DC’s Swamp Thing Needs a Revival on HBO Max
When Swamp Thing debuted on DC Universe earlier this year, the series was immediately cancelled. [...]
When Swamp Thing debuted on DC Universe earlier this year, the series was immediately cancelled. The season, which had already been shortened due to production issues, would be the only season of the critically-acclaimed series. The show was too expensive to make, rumors has it, after South Carolina slashed production incentives, effectively increasing the out-of-pocket cost for WarnerMedia. Now, though, with HBO Max active and a lack of new, quality content following the coronavirus pandemic, it could be the perfect time to give the show a second chance at life -- just like the swamp itself did for good ol' Alec Holland.
First of all, while DC Universe has obviously not shied away from spending money, and has created some great-quality programming as a result, they seem to be turning to distribution partners to help bring attention to their product and share the production cost. HBO Max will be the streaming home of Doom Patrol and Harley Quinn episodes, while Stargirl gets its episodes broadcast (in a slightly edited form) on The CW. Swamp Thing too, actually, but given that the series is already over, this is less about sharing costs and benefits and more about needing to fill in a pretty vacant summer schedule after months of no new TV filming.
On HBO Max, a place where they have already promised that shows like Green Lantern and Strange Adventures will have higher budgets than what The CW gets for The Flash and Supergirl, it's likely that money is less of an issue if the show itself seems to have promise -- which, given its reception, Swamp Thing clearly does.
HBO Max also has a higher floor -- that is to say, a significantly larger number of subscribers, so that the likely minimum number of people interested in any given new content is a higher number than it would be at DC Universe. This is, of course, a little bit illusory. HBO Max has more money and more users than DC Universe, but DC Universe also has a fan-driven philosophy and is limited, at least thus far, to releasing content based on DC superhero properties. So that higher floor almost certainly still exists, but it's unlikely that exactly the same percentage of audience members, for instance, will check out Swamp Thing on HBO Max as they did on DC Universe. For this reason, any potential comeback might want to invert the Doom Patrol/Harley Quinn model and debut on HBO Max before heading to DC Universe soon after, to make sure the show is catching as wide an audience as it can.
Another thing -- and this is something that we have talked about quite a bit whenever The New Mutants gets delayed again, is that in a market saturated by superhero content, and where Warner Bros. is making some of the most engaging and profitable horror movies in years under their banner, it seems like superhero horror is a no-brainer in general -- and doubly so for a Warner-owned platform like HBO Max.
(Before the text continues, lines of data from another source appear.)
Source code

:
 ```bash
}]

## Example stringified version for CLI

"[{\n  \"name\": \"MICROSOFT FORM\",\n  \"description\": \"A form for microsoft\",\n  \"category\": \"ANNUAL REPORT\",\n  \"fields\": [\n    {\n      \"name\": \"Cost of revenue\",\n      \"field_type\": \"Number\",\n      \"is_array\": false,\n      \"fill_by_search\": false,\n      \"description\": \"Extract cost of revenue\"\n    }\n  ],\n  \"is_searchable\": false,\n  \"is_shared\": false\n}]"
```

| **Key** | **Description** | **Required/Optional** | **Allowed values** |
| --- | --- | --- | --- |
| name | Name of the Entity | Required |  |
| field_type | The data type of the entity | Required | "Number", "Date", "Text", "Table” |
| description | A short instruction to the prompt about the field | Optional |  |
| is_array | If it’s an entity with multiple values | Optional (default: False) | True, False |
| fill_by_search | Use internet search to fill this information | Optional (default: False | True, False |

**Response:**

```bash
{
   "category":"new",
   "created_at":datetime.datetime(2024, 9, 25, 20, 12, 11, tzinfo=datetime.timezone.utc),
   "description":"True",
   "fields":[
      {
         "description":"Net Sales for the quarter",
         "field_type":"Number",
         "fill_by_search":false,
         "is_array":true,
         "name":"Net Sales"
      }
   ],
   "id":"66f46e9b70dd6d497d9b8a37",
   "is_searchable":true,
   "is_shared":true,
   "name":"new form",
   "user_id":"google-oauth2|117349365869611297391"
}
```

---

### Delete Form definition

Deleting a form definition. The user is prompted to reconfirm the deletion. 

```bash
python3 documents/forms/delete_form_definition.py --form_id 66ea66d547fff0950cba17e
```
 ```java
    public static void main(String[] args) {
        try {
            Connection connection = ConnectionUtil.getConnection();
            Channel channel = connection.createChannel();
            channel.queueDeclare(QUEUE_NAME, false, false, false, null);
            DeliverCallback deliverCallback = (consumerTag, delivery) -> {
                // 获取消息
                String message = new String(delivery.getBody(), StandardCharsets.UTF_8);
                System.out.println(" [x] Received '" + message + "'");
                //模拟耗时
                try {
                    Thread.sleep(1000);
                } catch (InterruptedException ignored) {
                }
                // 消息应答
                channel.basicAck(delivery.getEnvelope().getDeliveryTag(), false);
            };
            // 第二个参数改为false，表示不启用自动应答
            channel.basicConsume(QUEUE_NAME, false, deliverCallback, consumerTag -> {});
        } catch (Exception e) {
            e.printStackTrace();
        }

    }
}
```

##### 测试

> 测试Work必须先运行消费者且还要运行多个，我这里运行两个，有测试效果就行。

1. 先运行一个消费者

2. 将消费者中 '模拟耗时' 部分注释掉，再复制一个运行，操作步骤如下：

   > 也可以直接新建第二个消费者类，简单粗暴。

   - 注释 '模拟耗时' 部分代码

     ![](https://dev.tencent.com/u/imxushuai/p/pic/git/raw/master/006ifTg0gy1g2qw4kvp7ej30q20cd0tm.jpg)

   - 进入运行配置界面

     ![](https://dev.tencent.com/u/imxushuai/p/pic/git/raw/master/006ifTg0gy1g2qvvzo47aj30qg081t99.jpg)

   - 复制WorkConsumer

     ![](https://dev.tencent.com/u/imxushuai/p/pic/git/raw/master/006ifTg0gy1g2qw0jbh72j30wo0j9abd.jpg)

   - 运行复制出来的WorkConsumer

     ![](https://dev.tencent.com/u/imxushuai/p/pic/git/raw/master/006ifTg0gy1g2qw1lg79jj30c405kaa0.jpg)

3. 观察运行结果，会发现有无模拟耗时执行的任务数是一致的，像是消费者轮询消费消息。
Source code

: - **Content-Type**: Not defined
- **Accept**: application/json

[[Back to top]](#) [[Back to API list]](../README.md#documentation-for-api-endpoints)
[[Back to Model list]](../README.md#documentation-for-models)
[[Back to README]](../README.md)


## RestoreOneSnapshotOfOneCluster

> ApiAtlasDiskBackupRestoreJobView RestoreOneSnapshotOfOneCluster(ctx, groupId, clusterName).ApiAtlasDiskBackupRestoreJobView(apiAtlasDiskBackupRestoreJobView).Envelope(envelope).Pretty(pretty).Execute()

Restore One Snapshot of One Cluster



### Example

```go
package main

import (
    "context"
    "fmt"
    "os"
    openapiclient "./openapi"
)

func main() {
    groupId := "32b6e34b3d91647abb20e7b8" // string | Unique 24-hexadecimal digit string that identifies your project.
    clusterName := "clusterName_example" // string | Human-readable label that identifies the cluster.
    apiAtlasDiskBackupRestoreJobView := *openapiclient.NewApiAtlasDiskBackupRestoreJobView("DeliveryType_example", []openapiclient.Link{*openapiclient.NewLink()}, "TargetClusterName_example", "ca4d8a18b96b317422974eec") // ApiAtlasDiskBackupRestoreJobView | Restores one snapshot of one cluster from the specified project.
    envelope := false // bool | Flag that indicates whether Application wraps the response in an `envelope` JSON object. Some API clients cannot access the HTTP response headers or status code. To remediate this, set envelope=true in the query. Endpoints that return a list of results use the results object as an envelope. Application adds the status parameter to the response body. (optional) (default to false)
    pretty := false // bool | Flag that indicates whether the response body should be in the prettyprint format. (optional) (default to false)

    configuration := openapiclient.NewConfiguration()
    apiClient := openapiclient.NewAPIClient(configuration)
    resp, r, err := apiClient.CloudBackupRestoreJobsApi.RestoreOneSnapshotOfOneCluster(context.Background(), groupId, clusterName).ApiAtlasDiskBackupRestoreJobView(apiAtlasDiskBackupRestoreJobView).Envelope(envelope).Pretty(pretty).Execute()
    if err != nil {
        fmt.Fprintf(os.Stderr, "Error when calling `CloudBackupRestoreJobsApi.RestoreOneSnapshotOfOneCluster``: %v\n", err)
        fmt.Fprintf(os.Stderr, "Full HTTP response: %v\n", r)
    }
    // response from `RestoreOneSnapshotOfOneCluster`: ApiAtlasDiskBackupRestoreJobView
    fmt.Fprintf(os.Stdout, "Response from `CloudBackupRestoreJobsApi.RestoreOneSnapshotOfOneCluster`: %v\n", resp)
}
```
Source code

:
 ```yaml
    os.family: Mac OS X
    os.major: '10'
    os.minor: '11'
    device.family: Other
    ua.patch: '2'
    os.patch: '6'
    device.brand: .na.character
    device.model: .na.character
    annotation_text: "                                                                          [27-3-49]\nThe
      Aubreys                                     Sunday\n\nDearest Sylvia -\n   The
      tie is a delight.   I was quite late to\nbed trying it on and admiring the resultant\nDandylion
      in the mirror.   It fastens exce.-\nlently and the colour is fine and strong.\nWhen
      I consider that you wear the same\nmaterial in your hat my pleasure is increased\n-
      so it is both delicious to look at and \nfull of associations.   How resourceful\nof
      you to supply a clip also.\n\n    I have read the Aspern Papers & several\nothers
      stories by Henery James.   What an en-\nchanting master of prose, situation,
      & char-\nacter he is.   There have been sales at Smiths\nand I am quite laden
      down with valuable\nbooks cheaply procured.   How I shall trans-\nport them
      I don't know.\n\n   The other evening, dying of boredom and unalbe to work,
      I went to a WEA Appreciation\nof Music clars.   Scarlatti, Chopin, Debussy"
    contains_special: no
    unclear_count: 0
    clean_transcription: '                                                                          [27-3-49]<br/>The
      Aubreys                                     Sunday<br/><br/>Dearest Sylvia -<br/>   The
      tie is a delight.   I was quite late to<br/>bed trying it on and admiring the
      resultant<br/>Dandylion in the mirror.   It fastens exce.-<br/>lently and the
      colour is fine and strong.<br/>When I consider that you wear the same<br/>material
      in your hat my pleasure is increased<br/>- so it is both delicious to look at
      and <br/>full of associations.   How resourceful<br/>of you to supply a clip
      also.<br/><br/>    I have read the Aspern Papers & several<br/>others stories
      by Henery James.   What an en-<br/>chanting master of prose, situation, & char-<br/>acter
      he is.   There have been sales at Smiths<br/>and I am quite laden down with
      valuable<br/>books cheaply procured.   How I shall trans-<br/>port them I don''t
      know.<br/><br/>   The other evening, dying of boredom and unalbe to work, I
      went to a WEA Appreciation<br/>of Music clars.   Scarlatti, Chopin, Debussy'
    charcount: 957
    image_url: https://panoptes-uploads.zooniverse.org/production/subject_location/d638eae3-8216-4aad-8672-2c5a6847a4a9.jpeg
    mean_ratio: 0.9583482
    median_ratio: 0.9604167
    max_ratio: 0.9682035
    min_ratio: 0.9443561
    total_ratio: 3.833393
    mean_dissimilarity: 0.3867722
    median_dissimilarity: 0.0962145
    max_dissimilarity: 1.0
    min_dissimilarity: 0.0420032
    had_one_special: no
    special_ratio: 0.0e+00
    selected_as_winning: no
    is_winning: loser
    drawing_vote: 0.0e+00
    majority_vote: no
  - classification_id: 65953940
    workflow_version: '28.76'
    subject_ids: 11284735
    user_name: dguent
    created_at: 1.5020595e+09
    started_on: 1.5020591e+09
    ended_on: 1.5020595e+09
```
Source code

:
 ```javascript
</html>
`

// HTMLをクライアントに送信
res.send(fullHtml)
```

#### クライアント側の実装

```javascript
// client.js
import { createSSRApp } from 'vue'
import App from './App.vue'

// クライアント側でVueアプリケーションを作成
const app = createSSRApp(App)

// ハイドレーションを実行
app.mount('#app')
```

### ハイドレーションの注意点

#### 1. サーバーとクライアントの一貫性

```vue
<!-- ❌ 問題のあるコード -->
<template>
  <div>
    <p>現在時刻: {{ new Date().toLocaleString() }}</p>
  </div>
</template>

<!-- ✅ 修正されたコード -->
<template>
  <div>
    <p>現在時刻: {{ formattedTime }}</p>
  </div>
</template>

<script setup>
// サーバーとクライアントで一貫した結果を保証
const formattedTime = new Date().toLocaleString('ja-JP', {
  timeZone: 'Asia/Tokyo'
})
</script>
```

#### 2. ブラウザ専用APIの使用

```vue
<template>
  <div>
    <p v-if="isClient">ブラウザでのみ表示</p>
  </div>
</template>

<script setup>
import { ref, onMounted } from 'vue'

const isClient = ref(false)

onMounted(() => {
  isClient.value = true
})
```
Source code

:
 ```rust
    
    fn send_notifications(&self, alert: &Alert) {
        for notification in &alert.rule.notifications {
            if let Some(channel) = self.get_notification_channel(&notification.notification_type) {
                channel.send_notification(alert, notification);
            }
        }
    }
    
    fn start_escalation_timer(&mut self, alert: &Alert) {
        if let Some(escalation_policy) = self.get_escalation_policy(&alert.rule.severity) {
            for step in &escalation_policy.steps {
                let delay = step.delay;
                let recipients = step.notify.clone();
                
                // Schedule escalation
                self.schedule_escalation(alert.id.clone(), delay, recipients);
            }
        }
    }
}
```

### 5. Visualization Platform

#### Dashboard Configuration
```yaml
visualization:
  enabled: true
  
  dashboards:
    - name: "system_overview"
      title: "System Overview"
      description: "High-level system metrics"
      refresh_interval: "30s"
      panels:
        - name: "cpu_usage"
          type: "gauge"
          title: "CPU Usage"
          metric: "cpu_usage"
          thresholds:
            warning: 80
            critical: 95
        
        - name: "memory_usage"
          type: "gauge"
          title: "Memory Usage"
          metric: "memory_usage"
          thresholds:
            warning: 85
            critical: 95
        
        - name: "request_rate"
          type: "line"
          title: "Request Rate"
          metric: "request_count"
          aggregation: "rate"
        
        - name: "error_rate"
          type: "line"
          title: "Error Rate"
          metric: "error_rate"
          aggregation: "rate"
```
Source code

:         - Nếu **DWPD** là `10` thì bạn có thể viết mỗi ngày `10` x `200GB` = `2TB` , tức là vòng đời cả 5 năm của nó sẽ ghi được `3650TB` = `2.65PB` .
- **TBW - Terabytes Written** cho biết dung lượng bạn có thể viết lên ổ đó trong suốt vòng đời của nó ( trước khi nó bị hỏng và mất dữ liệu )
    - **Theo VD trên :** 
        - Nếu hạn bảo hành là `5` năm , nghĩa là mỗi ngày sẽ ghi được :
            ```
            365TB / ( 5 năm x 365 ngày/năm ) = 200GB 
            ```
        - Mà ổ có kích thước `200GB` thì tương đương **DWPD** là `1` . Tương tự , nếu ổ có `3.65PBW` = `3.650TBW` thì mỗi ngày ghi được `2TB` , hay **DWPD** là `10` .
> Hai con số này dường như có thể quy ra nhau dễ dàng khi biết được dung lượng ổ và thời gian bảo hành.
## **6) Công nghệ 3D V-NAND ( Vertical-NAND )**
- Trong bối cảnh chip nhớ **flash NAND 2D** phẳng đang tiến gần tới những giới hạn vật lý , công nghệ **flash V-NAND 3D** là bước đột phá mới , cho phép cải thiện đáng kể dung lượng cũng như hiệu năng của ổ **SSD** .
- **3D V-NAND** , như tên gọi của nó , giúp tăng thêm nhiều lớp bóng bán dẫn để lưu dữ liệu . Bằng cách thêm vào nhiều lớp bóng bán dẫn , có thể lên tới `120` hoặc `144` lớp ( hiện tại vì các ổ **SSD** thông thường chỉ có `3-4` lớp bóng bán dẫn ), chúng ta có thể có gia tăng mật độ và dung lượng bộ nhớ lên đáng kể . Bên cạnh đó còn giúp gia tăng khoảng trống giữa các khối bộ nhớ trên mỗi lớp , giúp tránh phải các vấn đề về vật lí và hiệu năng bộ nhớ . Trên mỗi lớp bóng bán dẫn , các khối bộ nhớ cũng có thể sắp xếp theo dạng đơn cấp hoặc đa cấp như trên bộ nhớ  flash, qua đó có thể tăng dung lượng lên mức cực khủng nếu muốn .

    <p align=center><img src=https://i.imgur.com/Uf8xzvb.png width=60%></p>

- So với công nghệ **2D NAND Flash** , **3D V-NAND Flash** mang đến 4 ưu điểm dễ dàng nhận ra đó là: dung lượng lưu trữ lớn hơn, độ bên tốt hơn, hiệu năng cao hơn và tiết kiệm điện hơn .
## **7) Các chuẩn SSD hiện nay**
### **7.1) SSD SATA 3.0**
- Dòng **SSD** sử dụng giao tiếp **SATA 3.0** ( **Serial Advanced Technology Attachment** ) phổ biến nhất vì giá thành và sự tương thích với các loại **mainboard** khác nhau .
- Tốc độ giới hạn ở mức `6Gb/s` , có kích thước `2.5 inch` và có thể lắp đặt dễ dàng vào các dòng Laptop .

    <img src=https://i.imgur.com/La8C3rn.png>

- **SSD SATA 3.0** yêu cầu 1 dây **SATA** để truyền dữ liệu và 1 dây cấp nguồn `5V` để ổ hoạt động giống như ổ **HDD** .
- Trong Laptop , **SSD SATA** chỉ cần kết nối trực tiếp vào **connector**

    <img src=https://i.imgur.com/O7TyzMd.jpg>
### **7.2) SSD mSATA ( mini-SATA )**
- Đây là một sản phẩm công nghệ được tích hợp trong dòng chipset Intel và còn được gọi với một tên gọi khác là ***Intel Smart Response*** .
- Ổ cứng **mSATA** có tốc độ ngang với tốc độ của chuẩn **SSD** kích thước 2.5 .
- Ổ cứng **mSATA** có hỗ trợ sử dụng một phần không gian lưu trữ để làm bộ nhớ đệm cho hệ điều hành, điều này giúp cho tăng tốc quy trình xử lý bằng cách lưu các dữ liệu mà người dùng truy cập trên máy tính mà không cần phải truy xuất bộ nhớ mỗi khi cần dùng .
Swamp Thing, were it to come back in 2021, would not just be shoulder to shoulder with other high-quality DC content, but it would also share a platform with movies like IT and The Conjuring.
On that note, more original DC programming means more content to populate that DC "channel" on the HBO Max home screen when the big-budget blockbusters get licensed out to other streaming platforms to help generate revenue or Warners. In a perfect world, all the DC/WB content would end up at HBO Max indefinitely, but at present that is not the reality that fans are facing, and if one month we suddenly find half the movies gone, it seems like another good TV show could help keep fans from getting too antsy.
A previous version of this story misidentified the production setting -- South Carolina -- as Louisiana, the state in which the story itself takes place. We apologize for the error.